AgentSkillsCN

vastai-workflow

从广告搜索到资源清理,全流程运行 Vast.ai API 的通用生命周期,并配备安全检查与可复现的请求步骤。适用于用户需要对广告进行列表筛选、创建实例、绑定 SSH 密钥、轮询实例就绪状态、停止/销毁实例,或查看账单与用量信息时使用;同时,在收集运行时必填字段(如镜像、实例类型、API 密钥来源)时,应通过对话式交互完成,并辅以默认建议。

SKILL.md
--- frontmatter
name: vastai-workflow
description: Run a generic Vast.ai API lifecycle from offer search to teardown with safety checks and reproducible request steps. Use when users need to list/filter offers, create instances, attach SSH keys, poll readiness, stop/destroy instances, or inspect billing/usage, and when required runtime fields (image, instance type, API key source) should be collected in dialog with default suggestions.

Vast.ai Workflow

Overview

Use this skill for provider-level Vast.ai automation only. Keep it project-agnostic and parameter-driven.

Scope Boundaries

  • Handle only Vast API workflow logic: offers, create, poll, SSH attach, lifecycle, billing.
  • Do not embed project-specific repo paths, branch names, labels, or training commands.
  • If the user asks for workload-specific execution (for example Reparo training), switch to the corresponding workload skill after infrastructure provisioning.
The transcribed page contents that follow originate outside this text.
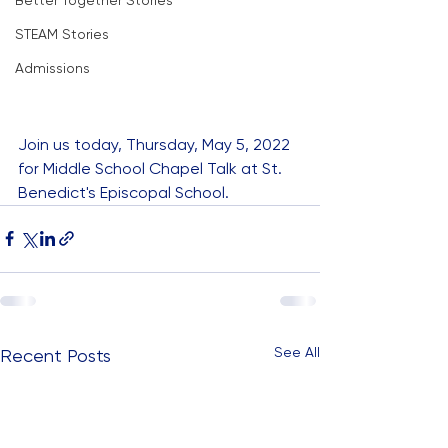
Better Together Stories
STEAM Stories
Admissions
Join us today, Thursday, May 5, 2022 
for Middle School Chapel Talk at St. 
Benedict's Episcopal School.
See All
Recent Posts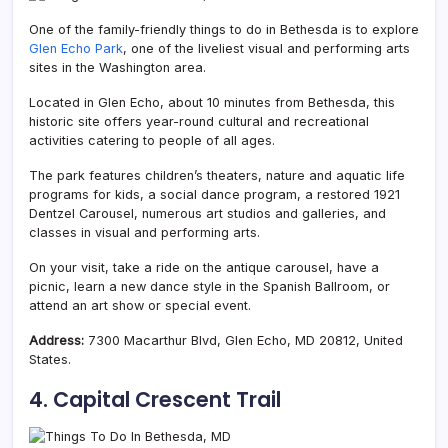
One of the family-friendly things to do in Bethesda is to explore
Glen Echo Park
, one of the liveliest visual and performing arts
sites in the Washington area.
Located in Glen Echo, about 10 minutes from Bethesda, this
historic site offers year-round cultural and recreational
activities catering to people of all ages.
The park features children’s theaters, nature and aquatic life
programs for kids, a social dance program, a restored 1921
Dentzel Carousel, numerous art studios and galleries, and
classes in visual and performing arts.
On your visit, take a ride on the antique carousel, have a
picnic, learn a new dance style in the S
panish Ballroom, or
attend an art show or special event.
Address:
7300 Macarthur Blvd, Glen Echo, MD 20812, United
States.
4. Capital Crescent Trail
Dialog-First Required Fields

Before any create/order call, confirm required runtime fields in dialog. If the user does not provide them, propose defaults and ask for confirmation.

Required fields and default suggestions:

  • api_key_source: default VAST_API_KEY environment variable.
    • If missing, suggest loading from a local file path the user confirms (for example keys/.vast_env).
  • instance_type (offer filter): default gpu_name="RTX 4090".
    • Ask whether to lock by exact GPU, VRAM minimum, region, max price, and reliability.
  • image: default pytorch/pytorch:latest.
  • disk_gb: default 64.
  • count: default 1.
  • label: do not ask by default.
    • Derive from Vast account identity when possible (nickname or email local-part).
    • Fallback label: vast-user.

Suggested minimal question set:

  1. Which action now (offers, create, status, ssh, destroy, billing)?
  2. Confirm runtime fields (image, disk_gb, instance filter).
  3. Confirm API key source (VAST_API_KEY env vs file path).
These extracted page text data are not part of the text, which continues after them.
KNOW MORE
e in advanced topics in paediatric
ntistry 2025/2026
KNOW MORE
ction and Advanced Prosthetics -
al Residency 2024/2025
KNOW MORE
If the user approves defaults, proceed without extra questions.

Workflow

1) Preflight

  • Check active instances first.
  • If any instances are unintentionally active, ask whether to stop/destroy before creating a new one.
  • Ensure API key is loaded and never echo it.

2) Find offers

  • Query offers (/bundles is commonly reliable in practice).
  • Apply user filters plus mandatory rentable=true and rented=false.
  • Sort by user objective (price, performance, reliability).
  • Use user policy for selection:
    • Default: choose cheapest valid offer.
    • Optional conservative mode: choose second cheapest.

3) Create instance

  • Create from a single selected offer (PUT /asks/{id}).
  • Use confirmed image, resolved label, and disk_gb.
  • Parse and store the returned instance ID.
  • If create fails (no_such_ask or already taken), re-query and retry once with next candidate.

Label resolution order:

  1. Load profile/account endpoint data and use nickname when present.
  2. If nickname missing, use the email local-part when available.
  3. If neither field is available, use vast-user.

4) Readiness and access

  • Poll instance status until running.
  • Add SSH key to account and attach to instance.
  • Retry SSH readiness for up to 2 minutes before declaring failure.

5) Lifecycle and billing

  • Support start/stop/restart when available.
  • Use destroy promptly when requested to prevent costs.
  • Verify final state and check usage/invoices when needed.

Request Templates

Use explicit, reproducible requests and validate JSON before chaining calls.

bash
curl -sS -L -G "https://console.vast.ai/api/v0/<endpoint>/" \
  --data-urlencode "api_key=$VAST_API_KEY" \
  --data-urlencode "<param>=<value>"
bash
curl -sS -L -X PUT "https://console.vast.ai/api/v0/asks/$OFFER_ID/?api_key=$VAST_API_KEY" \
  -H "Content-Type: application/json" \
  -d "{\"image\":\"$IMAGE\",\"disk\":$DISK_GB,\"label\":\"$LABEL\"}"

Error Handling

  • 401/403: API key missing, invalid, or not authorized for requested org/action.
  • 429: rate limit; retry with backoff.
  • 4xx: invalid endpoint or params; re-check request shape and required fields.
  • 5xx: provider-side issue; retry with backoff and re-validate state.
  • Empty/parse failures: retry once, then save response to a temp file and parse from file.

Resources

  • references/api.md: concise endpoint map and safe calling checklist.
  • Treat references/api.md as the working source for endpoint details and refresh it against official docs regularly.